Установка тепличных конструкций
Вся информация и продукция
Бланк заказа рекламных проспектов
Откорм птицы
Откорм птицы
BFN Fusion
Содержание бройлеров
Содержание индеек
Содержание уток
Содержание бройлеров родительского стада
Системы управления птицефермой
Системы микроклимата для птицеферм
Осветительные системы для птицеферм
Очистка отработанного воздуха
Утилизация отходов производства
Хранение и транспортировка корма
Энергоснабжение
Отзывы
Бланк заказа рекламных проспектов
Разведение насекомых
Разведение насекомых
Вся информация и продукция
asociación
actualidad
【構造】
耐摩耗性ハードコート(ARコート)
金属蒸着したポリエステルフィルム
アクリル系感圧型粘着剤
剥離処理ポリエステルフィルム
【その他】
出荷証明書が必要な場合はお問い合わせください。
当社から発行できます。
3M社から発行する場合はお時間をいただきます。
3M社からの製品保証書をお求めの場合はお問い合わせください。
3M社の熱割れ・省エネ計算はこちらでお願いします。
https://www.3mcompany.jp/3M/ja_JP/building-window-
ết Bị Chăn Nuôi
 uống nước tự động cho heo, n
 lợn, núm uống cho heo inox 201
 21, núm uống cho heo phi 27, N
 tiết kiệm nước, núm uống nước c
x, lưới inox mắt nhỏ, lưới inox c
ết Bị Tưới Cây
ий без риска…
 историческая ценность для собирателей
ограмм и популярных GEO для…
--
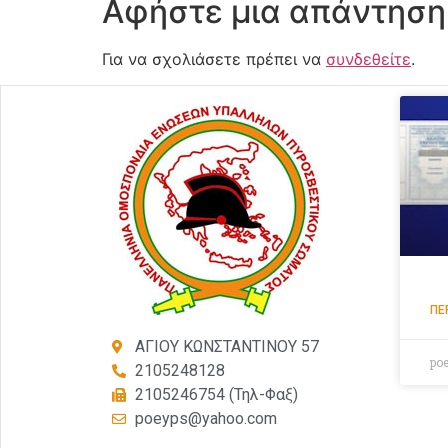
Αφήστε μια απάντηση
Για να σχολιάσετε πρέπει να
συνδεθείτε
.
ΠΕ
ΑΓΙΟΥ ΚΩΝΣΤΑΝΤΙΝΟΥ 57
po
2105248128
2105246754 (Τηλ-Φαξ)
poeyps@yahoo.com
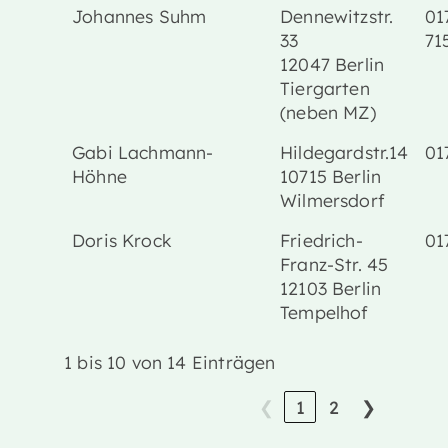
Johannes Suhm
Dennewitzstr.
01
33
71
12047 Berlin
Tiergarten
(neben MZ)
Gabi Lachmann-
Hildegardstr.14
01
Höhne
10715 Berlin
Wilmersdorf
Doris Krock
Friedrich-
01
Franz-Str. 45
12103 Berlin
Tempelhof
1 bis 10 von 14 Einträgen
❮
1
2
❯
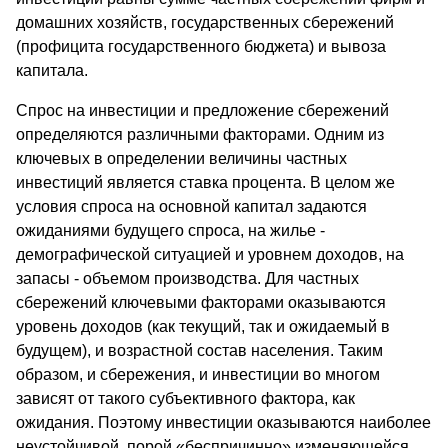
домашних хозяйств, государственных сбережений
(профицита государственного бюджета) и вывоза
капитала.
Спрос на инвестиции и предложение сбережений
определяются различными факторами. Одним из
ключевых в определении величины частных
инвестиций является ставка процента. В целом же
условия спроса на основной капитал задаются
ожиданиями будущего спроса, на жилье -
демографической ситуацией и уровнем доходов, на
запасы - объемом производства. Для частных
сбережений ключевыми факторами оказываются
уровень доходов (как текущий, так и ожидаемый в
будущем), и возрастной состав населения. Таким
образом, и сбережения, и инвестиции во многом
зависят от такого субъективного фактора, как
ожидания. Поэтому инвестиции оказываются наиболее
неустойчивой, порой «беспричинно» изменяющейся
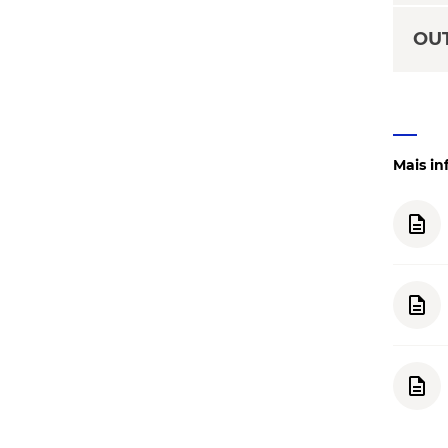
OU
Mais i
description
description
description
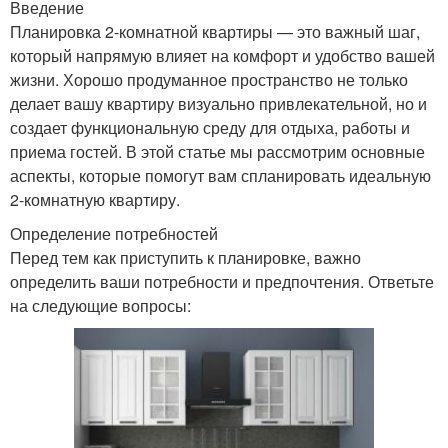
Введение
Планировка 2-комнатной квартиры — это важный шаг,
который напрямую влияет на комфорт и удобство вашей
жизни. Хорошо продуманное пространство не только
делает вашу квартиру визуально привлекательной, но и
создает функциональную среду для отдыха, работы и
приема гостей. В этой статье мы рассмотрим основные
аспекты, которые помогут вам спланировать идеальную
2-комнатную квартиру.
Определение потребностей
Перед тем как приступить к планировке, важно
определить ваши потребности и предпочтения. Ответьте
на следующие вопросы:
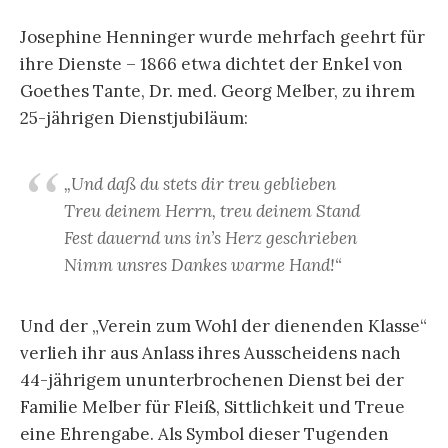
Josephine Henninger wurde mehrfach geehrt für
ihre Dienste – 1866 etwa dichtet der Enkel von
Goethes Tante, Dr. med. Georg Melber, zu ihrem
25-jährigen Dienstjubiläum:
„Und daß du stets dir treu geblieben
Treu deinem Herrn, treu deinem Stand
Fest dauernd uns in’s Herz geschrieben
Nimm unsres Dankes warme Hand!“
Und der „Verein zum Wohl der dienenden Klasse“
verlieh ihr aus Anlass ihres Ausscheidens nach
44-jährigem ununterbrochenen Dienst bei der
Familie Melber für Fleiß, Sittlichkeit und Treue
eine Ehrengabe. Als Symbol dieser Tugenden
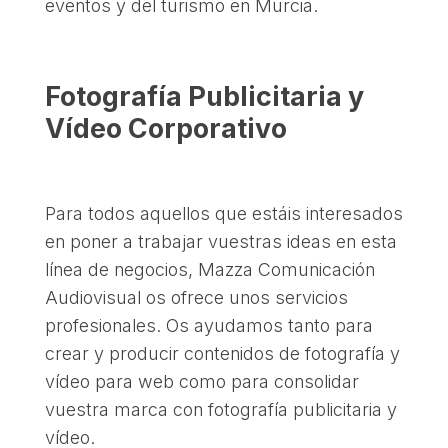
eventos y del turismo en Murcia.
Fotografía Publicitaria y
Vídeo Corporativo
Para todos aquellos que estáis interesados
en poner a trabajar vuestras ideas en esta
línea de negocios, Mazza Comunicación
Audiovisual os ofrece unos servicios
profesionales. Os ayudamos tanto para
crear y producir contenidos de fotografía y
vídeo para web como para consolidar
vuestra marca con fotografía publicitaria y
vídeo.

▸ **What needs to be done**
Where the listing above has a line with "Установка тепличных конструкций", start there, and output every line exactly through the line with "ограмм и популярных GEO для…", which is also included.

▸ **Solution to the problem**
Установка тепличных конструкций
Вся информация и продукция
Бланк заказа рекламных проспектов
Откорм птицы
Откорм птицы
BFN Fusion
Содержание бройлеров
Содержание индеек
Содержание уток
Содержание бройлеров родительского стада
Системы управления птицефермой
Системы микроклимата для птицеферм
Осветительные системы для птицеферм
Очистка отработанного воздуха
Утилизация отходов производства
Хранение и транспортировка корма
Энергоснабжение
Отзывы
Бланк заказа рекламных проспектов
Разведение насекомых
Разведение насекомых
Вся информация и продукция
asociación
actualidad
【構造】
耐摩耗性ハードコート(ARコート)
金属蒸着したポリエステルフィルム
アクリル系感圧型粘着剤
剥離処理ポリエステルフィルム
【その他】
出荷証明書が必要な場合はお問い合わせください。
当社から発行できます。
3M社から発行する場合はお時間をいただきます。
3M社からの製品保証書をお求めの場合はお問い合わせください。
3M社の熱割れ・省エネ計算はこちらでお願いします。
https://www.3mcompany.jp/3M/ja_JP/building-window-
ết Bị Chăn Nuôi
 uống nước tự động cho heo, n
 lợn, núm uống cho heo inox 201
 21, núm uống cho heo phi 27, N
 tiết kiệm nước, núm uống nước c
x, lưới inox mắt nhỏ, lưới inox c
ết Bị Tưới Cây
ий без риска…
 историческая ценность для собирателей
ограмм и популярных GEO для…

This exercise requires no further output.